The researchers then functionally characterized the gene. When Stb6 is expressed in an otherwise vulnerable wheat variety, the latter becomes resistant to STD.
Unsurprisingly, Stb6 is highly conserved in common wheat (Triticum aestivum). Just eight alternative forms of this gene (i.e., alleles) have been described from among 98 wheat accessions (farmed varieties or wild relatives of wheat that are preserved in collections). Of these eight alleles, one plays a significant role in resistance. It is present in half of the wheat varieties farmed in France and the UK. There are also several alleles involved in plant vulnerability. The resistance allele differs from one of the vulnerability-related alleles by just a single nucleotide, located in the WAK's active site. Nucleotide substitution results in a loss of activity, which seems to be the mechanistic basis for increased plant vulnerability.

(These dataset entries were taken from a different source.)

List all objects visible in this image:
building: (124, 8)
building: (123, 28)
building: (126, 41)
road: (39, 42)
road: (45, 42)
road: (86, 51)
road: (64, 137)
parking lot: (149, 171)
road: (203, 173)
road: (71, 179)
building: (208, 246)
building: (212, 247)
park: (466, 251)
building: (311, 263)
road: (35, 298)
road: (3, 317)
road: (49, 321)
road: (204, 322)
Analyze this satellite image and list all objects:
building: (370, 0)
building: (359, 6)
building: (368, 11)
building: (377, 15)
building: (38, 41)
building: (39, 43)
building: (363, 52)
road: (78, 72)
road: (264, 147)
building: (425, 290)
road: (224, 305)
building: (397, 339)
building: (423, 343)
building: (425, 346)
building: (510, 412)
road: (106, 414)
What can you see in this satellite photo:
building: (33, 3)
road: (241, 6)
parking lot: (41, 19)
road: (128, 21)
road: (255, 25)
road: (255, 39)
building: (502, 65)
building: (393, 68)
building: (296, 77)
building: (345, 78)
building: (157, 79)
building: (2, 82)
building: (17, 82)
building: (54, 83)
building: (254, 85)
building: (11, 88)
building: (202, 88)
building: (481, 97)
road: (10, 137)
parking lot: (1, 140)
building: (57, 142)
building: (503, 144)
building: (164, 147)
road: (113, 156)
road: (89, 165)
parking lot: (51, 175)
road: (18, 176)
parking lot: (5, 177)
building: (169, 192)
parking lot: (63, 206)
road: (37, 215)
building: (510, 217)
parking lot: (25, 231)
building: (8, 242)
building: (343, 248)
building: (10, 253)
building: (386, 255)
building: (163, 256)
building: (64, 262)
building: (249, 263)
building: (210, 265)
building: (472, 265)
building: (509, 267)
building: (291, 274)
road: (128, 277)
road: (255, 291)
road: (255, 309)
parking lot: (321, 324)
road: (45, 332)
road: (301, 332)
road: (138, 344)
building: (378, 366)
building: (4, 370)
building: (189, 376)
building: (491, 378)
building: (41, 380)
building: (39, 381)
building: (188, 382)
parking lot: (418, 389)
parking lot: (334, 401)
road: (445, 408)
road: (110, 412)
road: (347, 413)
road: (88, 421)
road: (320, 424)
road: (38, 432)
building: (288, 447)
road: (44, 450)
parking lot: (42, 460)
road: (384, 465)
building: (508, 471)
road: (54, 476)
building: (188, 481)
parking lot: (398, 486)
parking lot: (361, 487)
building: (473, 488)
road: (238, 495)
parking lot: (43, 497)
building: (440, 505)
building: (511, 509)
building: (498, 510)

The resistance-conferring allele is present in emmer wheat (Triticum turgidum dicoccon), an ancient cultivar and the ancestor of modern common wheat varieties. This fact suggests that Stb6 was already around when wheat was domesticated, which would explain its broad distribution among wheat varieties today.
Stb6 is the first resistance gene against Z. tritici to be identified and functionally validated in wheat. This research represents a major step forward for the wheat-Z. tritici pathosystem, which is of global importance. The findings will help clarify the molecular mechanisms underlying the interactions between the fungal pathogen and its plant host. This work is timely because another INRA team recently identified and functionally validated an avirulence gene in Z. tritici, AvrStb6, which encodes for a protein that is directly or indirectly recognized by Stb6. Overall, this study should help improve strategies for enhancing wheat resistance to STB.

1Generally speaking, a host plant's response to a given pathogen is determined by a specific resistance (R) gene. The pathogen, in turn, carries a corresponding avirulence gene (Avr), which determines the pathogen's ability to cause disease in the host plant. Upon infection, the protein encoded by the host plant's R gene recognizes the protein encoded by the pathogen's Avr gene, and the plant then initiates a cascade of immune defenses. This reaction limits the pathogen's development and thus protects the host against disease. This interaction is known as a gene-for-gene relationship.